Nick Bromell
University of Massachusetts, Amhert
Nick Bromell is the author, most recently, of "The Time Is Always Now: Black Thought and the Transformation of U.S. Democracy" (Oxford: 2013). He is the editor of "A Political Companion to W.E.B. Du Bois" (forthcoming, Spring 2018) and co-editor of the Norton Critical Edition of "My Bondage and My Freedom" (forthcoming). He is currently completing a study of Frederick Douglass's political thought for Duke University Press.
Most accounts of Frederick Douglass’s belief in natural law suggest that he first encountered the idea after he became an abolitionist.
In this paper I argue that – by his own account in “My Bondage and My Freedom” -- Douglass’s first cognizance of natural law occurred when, as an enslaved boy, he contemplated the world around him and from it received intimations of the moral law it both expressed and authorized. He gave these autobiographical accounts more philosophical treatment in his 1861 lecture, “Pictures and Progress.”

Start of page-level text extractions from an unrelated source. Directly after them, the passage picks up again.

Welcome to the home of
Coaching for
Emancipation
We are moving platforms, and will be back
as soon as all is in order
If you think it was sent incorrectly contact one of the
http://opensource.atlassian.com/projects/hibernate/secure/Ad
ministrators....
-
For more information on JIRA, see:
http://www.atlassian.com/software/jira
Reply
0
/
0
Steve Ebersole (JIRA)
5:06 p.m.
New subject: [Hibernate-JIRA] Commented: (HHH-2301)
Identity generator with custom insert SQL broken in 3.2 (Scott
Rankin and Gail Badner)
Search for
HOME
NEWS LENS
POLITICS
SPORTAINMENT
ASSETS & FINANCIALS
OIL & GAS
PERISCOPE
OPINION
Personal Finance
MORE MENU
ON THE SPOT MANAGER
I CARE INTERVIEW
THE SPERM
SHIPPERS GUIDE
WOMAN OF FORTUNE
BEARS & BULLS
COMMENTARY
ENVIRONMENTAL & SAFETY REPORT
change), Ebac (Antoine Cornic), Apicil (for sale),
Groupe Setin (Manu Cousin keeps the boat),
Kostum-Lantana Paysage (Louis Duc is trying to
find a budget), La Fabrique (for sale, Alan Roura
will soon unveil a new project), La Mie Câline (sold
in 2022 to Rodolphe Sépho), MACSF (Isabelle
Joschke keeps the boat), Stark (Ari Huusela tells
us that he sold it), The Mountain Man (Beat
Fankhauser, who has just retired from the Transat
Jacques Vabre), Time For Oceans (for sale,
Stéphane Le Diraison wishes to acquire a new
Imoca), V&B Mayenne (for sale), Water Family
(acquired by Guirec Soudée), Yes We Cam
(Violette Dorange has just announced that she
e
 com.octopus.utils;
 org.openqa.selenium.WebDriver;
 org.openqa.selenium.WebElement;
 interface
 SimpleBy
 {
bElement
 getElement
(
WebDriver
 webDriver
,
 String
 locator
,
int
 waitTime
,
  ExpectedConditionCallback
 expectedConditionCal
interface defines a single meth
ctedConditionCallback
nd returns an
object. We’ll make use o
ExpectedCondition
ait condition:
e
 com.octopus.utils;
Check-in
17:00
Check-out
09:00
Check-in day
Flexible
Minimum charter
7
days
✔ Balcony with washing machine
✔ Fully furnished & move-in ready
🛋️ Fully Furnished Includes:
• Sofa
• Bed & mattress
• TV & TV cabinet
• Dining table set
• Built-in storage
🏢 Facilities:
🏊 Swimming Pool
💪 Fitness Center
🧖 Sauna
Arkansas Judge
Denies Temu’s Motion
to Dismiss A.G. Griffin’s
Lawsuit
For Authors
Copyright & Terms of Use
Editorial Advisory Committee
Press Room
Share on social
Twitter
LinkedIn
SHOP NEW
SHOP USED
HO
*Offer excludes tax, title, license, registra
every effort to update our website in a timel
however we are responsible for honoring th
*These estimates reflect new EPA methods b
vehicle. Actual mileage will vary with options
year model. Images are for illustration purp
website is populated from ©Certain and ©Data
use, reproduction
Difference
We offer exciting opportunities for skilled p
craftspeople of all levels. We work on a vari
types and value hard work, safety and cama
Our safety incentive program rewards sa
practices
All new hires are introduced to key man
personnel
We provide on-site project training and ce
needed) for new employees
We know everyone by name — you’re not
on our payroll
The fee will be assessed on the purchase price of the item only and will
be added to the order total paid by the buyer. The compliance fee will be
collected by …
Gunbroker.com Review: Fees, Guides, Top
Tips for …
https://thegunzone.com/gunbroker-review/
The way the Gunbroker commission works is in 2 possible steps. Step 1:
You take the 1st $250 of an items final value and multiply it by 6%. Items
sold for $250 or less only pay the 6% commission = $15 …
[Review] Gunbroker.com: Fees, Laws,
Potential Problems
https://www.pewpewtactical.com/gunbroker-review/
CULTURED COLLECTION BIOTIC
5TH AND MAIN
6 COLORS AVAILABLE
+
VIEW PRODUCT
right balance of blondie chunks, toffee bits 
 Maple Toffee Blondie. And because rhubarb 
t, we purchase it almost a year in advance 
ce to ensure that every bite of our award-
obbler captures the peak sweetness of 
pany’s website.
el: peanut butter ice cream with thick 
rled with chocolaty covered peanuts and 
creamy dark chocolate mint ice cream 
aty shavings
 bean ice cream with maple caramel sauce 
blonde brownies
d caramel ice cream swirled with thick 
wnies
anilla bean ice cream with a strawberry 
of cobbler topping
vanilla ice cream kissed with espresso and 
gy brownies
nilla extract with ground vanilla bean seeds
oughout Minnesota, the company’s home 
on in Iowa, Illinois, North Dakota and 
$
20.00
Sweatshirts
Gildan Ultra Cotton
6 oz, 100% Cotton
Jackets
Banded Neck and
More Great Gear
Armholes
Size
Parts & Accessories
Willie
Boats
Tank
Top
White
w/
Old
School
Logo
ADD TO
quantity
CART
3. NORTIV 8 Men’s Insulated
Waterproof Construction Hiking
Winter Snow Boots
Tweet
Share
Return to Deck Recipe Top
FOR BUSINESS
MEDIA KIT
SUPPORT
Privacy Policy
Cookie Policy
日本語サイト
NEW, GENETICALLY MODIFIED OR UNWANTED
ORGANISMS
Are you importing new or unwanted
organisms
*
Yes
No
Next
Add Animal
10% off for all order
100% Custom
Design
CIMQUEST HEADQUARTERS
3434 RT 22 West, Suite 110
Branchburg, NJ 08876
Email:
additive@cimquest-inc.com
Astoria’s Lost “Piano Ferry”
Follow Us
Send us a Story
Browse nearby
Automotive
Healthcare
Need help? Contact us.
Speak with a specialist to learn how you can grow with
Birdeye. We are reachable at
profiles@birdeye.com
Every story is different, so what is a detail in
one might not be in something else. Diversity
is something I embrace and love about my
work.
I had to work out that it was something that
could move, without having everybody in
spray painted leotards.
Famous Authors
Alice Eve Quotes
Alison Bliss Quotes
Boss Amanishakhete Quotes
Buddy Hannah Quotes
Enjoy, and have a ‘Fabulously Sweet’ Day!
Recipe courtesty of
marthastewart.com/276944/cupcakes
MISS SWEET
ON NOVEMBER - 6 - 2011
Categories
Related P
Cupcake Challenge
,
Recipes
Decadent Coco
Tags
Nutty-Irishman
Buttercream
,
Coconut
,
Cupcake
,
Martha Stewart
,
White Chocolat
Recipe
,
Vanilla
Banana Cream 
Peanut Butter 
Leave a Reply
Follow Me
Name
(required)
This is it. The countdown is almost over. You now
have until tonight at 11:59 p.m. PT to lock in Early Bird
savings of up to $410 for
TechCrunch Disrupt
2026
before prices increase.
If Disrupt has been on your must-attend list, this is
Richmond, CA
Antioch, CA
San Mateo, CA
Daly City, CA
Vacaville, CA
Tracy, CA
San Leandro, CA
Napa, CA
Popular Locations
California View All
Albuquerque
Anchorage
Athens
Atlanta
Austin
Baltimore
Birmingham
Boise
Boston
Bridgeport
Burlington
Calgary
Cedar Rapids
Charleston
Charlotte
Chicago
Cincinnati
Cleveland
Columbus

Douglass’s childhood response to the red-winged blackbirds on the Lloyd estate is one notable instance of how, according to him, his aesthetic, appreciative powers catalyzed his political awakening: "The tops of the stately poplars [of Colonel Lloyd’s garden] were often covered with red-winged black-birds, making all nature vocal with the joyous life and beauty of their wild, warbling notes. These all belonged to me, as well as to Col. Edward Lloyd, and for a time I greatly enjoyed them." These birds "belong" to him, imparting to him a sense of his own worth that makes palpable the injustice of his enslavement: "I used to contrast my condition with the black-birds, in whose wild and sweet songs Fancied them so happy! Their apparent joy only depend my sorrow. There are thoughtful days in the lives of children -- at least there were in mine -- when they grapple with all the great, primary objects of knowledge and reach, in a moment reach conclusions which no subsequent experience can shake. I was just as well aware of the unjust, unnatural, and murderous character if slavery, when nine years old, as I am now."
These experiential origins of his knowledge of natural law have has broad implications for our understanding of Douglass’s political thought. Of particular pertinence to this C-19 conference is its development of a way of conceiving human dignity that avoids human “speciesism,” a problem that confronts virtually all cases made for human dignity as the foundation of human rights. (Human speciesism is a term used by Peter Singer and other and animal rights activists and environmentalists; it refers to the belief that humans are entitled to more moral respect than non-human animals and the material world.)